HDFS - NameNode

About

NameNode is an HDFS daemon that run on the head node.

It' s the head process of the cluster that manages:

the file system namespace
and regulates access to files by clients.

The NameNode:

executes file system namespace operations like opening, closing, and renaming files and directories.
determines the mapping of blocks to DataNodes

The NameNode is the arbitrator and repository for all HDFS metadata.

The NameNode makes all decisions regarding replication of blocks.

It periodically receives from each of the DataNodes in the cluster:

a Heartbeat (to see if the node is alive)
and a Blockreport (the list of all blocks)

The NameNode manages the file system metadata. See HDFS - File System Metadata

The NameNode constantly tracks which blocks need to be replicated and initiates replication whenever necessary.

Articles Related

Management

UI

A browser admin client is available at

http://nn_host:port/

where:

Default HTTP port is 50070.

Cli

hdfs namenode --help

Usage: java NameNode [-backup] |
        [-checkpoint] |
        [-format [-clusterid cid ] [-force] [-nonInteractive] ] |
        [-upgrade [-clusterid cid] [-renameReserved<k-v pairs>] ] |
        [-upgradeOnly [-clusterid cid] [-renameReserved<k-v pairs>] ] |
        [-rollback] |
        [-rollingUpgrade <rollback|downgrade|started> ] |
        [-finalize] |
        [-importCheckpoint] |
        [-initializeSharedEdits] |
        [-bootstrapStandby] |
        [-recover [ -force] ] |
        [-metadataVersion ]

Generic options supported are
-conf <configuration file>     specify an application configuration file
-D <property=value>            use value for given property
-fs <local|namenode:port>      specify a namenode
-jt <local|resourcemanager:port>    specify a ResourceManager
-files <comma separated list of files>    specify comma separated files to be copied to the map reduce cluster
-libjars <comma separated list of jars>    specify comma separated jar files to include in the classpath.
-archives <comma separated list of archives>    specify comma separated archives to be unarchived on the compute machines.
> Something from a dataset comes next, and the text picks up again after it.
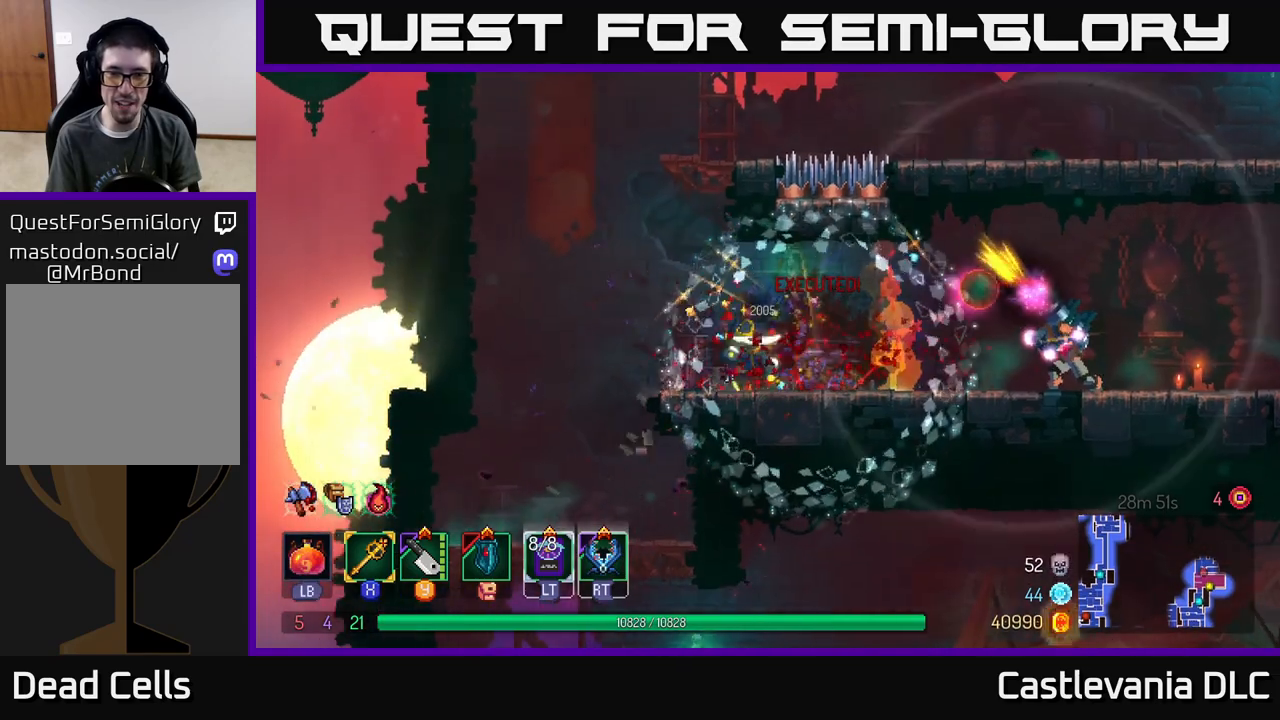
{"buttons": ["B"], "left_stick": "right", "right_stick": "center", "events": [[50, "left_stick", "right"], [150, "Y", "down"], [200, "Y", "up"], [500, "B", "down"]]}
The general command line syntax is
bin/hadoop command [genericOptions] [commandOptions]

PID

NNPID=$("$JAVA_HOME"/bin/jps | grep -E '^[0-9]+[ ]+NameNode$' | awk '{print $1}')
# secondary namenode
SNNPID=$("$JAVA_HOME"/bin/jps | grep -E '^[0-9]+[ ]+SecondaryNameNode$' | awk '{print $1}')

with Java - jps (Java Process Utility)

Safemode

On startup, the NameNode enters a special state called Safemode. Replication of data blocks does not occur when the NameNode is in the Safemode state.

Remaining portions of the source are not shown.